NMA and British Museum

Yirandali fringed wool girdle. Lammermoor, Queensland. Late 19th century. Image: British Museum.

Megan Gorrey, Canberra’s National Museum of Australia announces major partnership with British Museum, 26 February 2015

An Indigenous wooden shield Captain James Cook scooped from the shores of Botany Bay when he first landed in 1770 will be among rare artefacts displayed in Canberra as part of a new partnership between the British Museum and National Museum of Australia.

The Encounters exhibition features more than 150 Aboriginal and Torres Strait Islander artefacts from the London museum’s collection and marks the start of a four-year collaboration between the two national institutions announced on Thursday.

The exhibition will open at the British Museum in April, with several paintings and objects loaned from the National Museum, before it travels to Canberra in November.

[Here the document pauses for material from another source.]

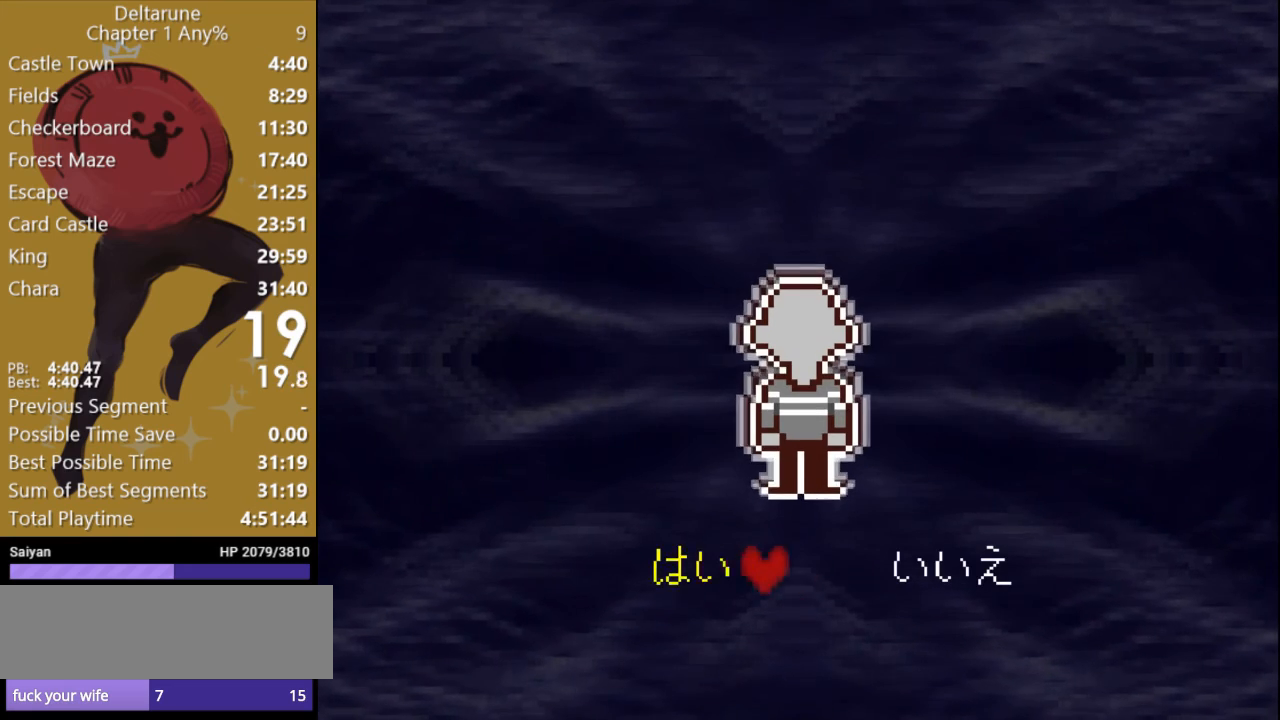
{"keys": ["x"], "events": [[100, "left", "up"], [167, "return", "down"], [233, "return", "up"], [300, "return", "down"], [367, "return", "up"], [433, "return", "down"], [500, "return", "up"]]}
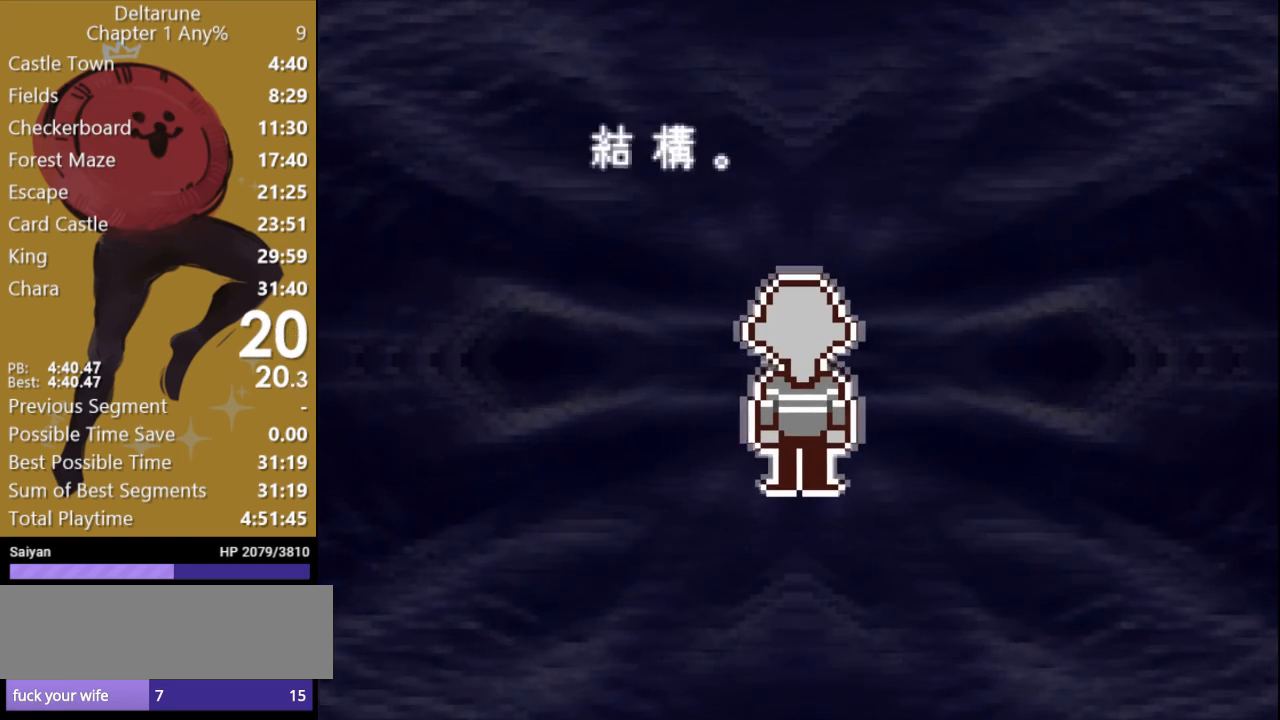
{"keys": ["return", "x"], "events": [[33, "return", "down"], [100, "return", "up"], [133, "return", "down"], [267, "return", "up"], [300, "return", "down"], [400, "return", "up"], [467, "return", "down"]]}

The partnership will also see two further exhibitions from the British Museum go on show in the capital, including the acclaimed A History of the World in 100 Objects in 2016.

It uses 100 of the museum’s artefacts to explore 2 million years of human history.

A third store of items, likely from the institution’s ancient Rome collection, will come to Canberra in 2018.

National Museum director Mathew Trinca said Encounters comprised “remarkable treasures”, many of which had not been on the continent since they were collected hundreds of years ago.

“This is an important exhibition for our nation. It includes objects from the very earliest contacts between Indigenous and non-Indigenous people in this country right to the present day.

“It’s also the culmination of an extraordinary process of consultation with 25 Aboriginal and Torres Strait Islander communities across Australia over several years.”